> What the task requires: According to the text on the amendment of the company's bylaws, on what date did the board of directors approve the Amended and Restated Bylaws?
Text provided Block Start
Amendment and Restatement of Bylaws
On August 14, 2018, the board of directors of Success Entertainment International Group, Inc., a Nevada corporation (the “Company”). approved amended and restated bylaws of the Corporation (the “Amended and Restated Bylaws”), which were effective immediately upon approval by the Board and which supersede and replace the existing bylaws (the “Prior Bylaws”) of the Company. A copy of the Amended and Restated Bylaws of the Company is attached hereto as Exhibit 3.2.
The following discussion briefly summarizes some of the significant differences between the Prior Bylaws and the Amended and Restated Bylaws.
Text provided Block End
Information provided Block Start
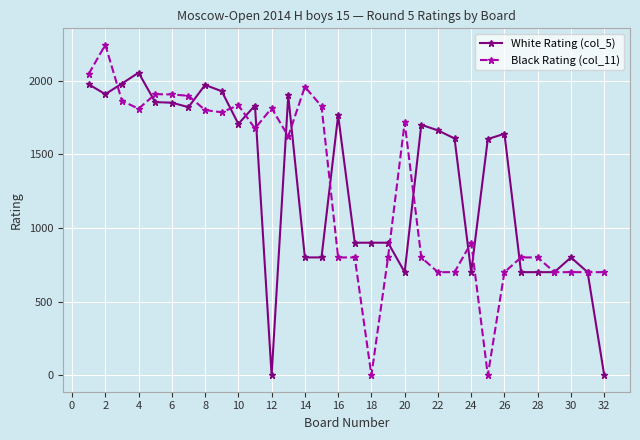

List the series in order of their peak value, lowest first.

White Rating (col_5), Black Rating (col_11)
Information provided Block End
> Answer for this exercise: August 14, 2018